• Source data:

■ ■ ■

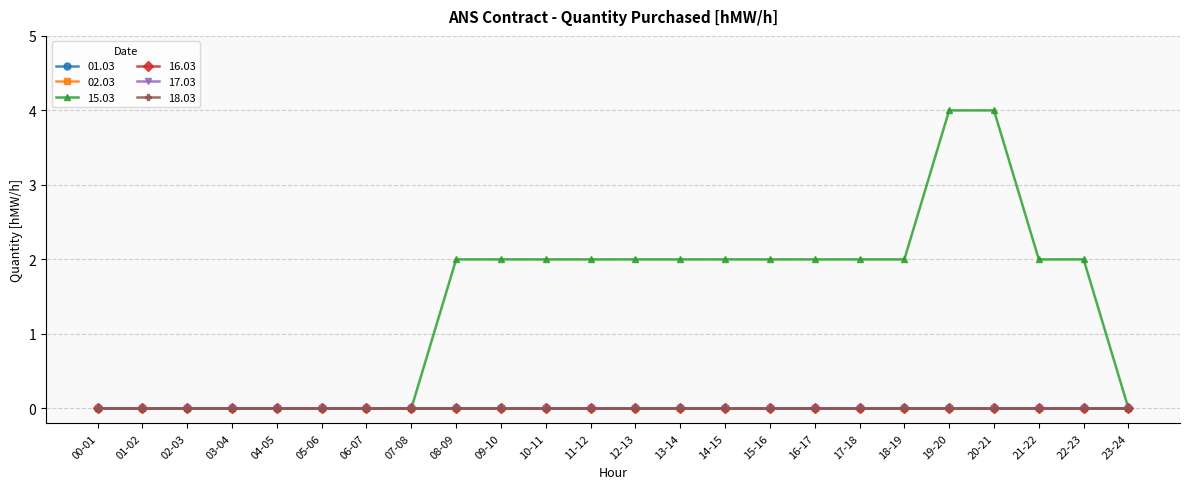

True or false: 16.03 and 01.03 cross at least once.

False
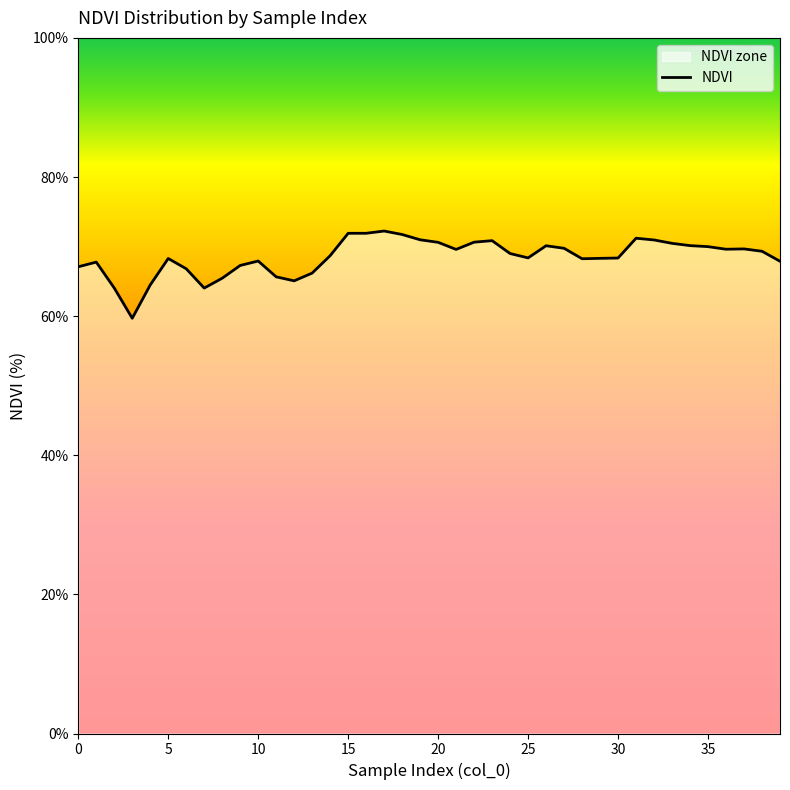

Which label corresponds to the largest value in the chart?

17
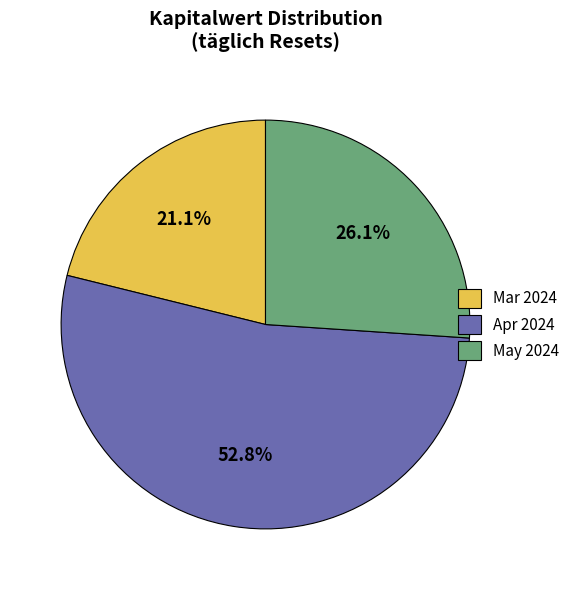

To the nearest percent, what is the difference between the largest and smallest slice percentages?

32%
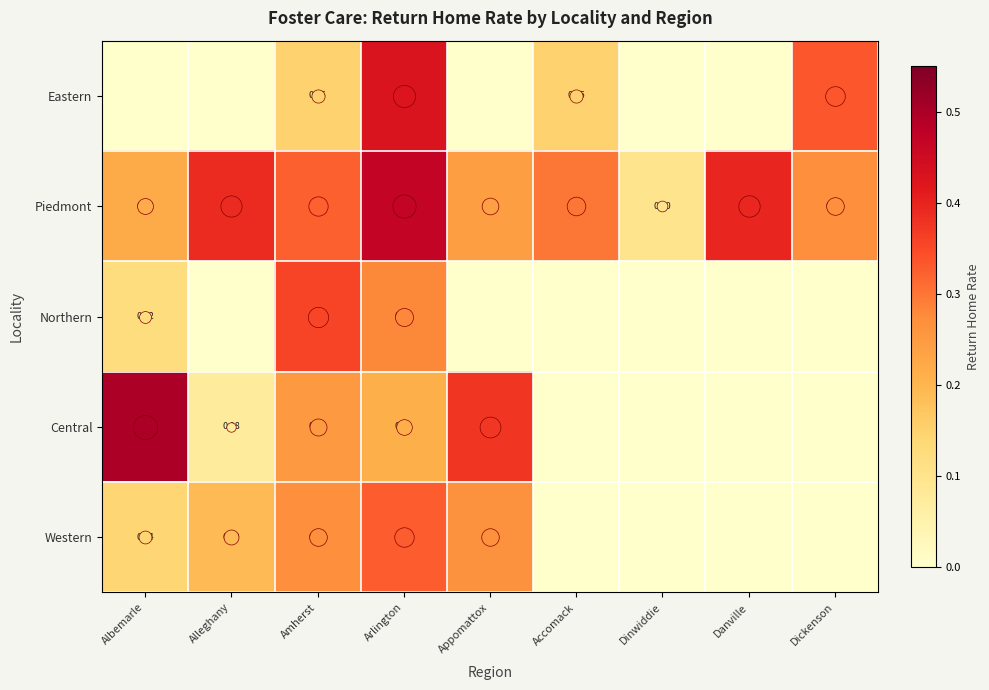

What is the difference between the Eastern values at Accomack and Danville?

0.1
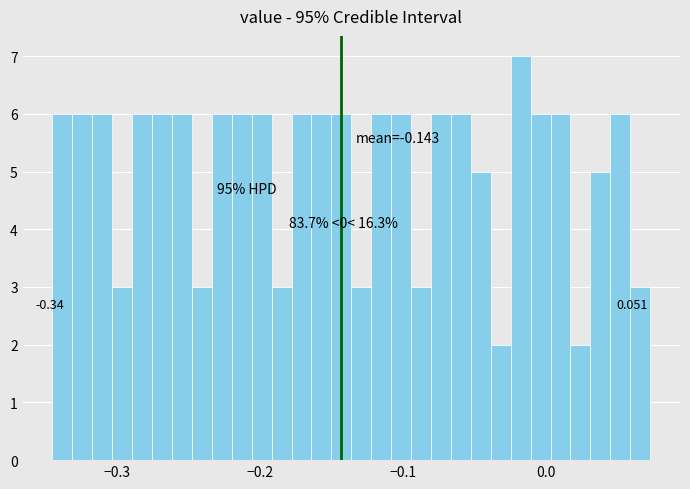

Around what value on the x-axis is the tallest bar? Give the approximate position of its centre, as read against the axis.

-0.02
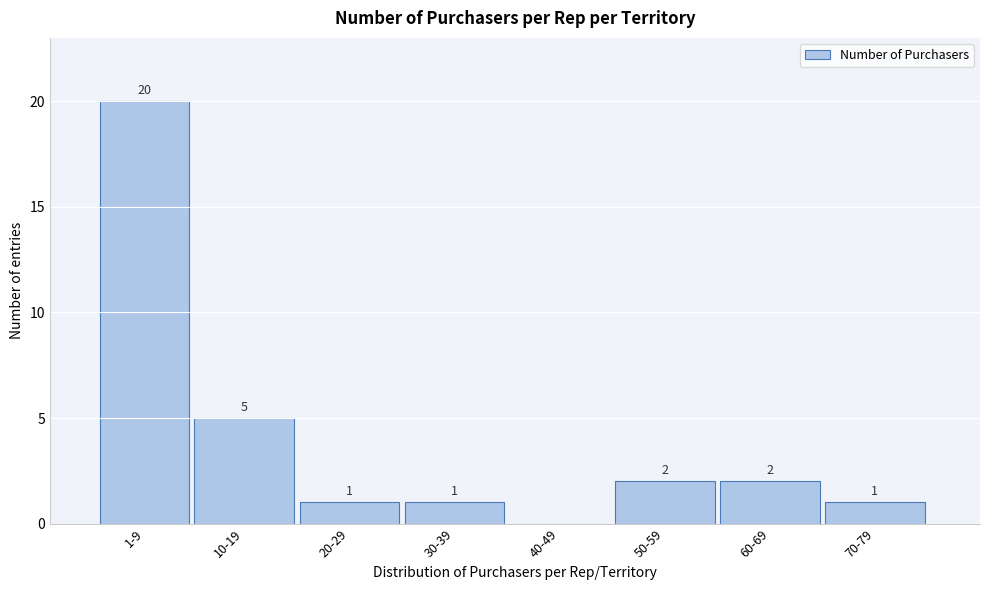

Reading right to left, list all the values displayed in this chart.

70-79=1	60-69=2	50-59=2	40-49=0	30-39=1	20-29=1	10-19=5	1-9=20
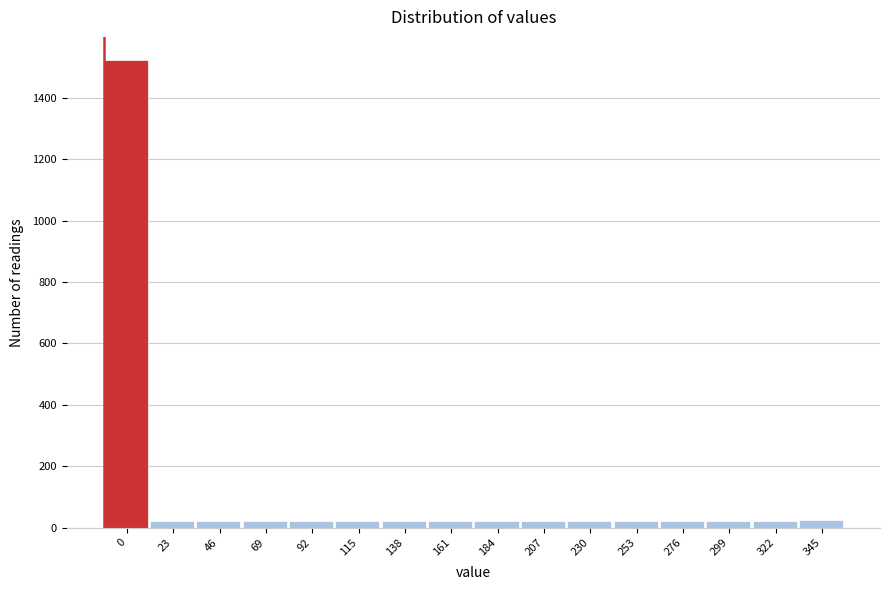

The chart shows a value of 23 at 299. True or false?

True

■ ■ ■

Retype every line of the data above character for character, omitting the pictures.

True or false: 16.03 and 01.03 cross at least once.

False

Which label corresponds to the largest value in the chart?

17

To the nearest percent, what is the difference between the largest and smallest slice percentages?

32%

What is the difference between the Eastern values at Accomack and Danville?

0.1

Around what value on the x-axis is the tallest bar? Give the approximate position of its centre, as read against the axis.

-0.02

Reading right to left, list all the values displayed in this chart.

70-79=1	60-69=2	50-59=2	40-49=0	30-39=1	20-29=1	10-19=5	1-9=20

The chart shows a value of 23 at 299. True or false?

True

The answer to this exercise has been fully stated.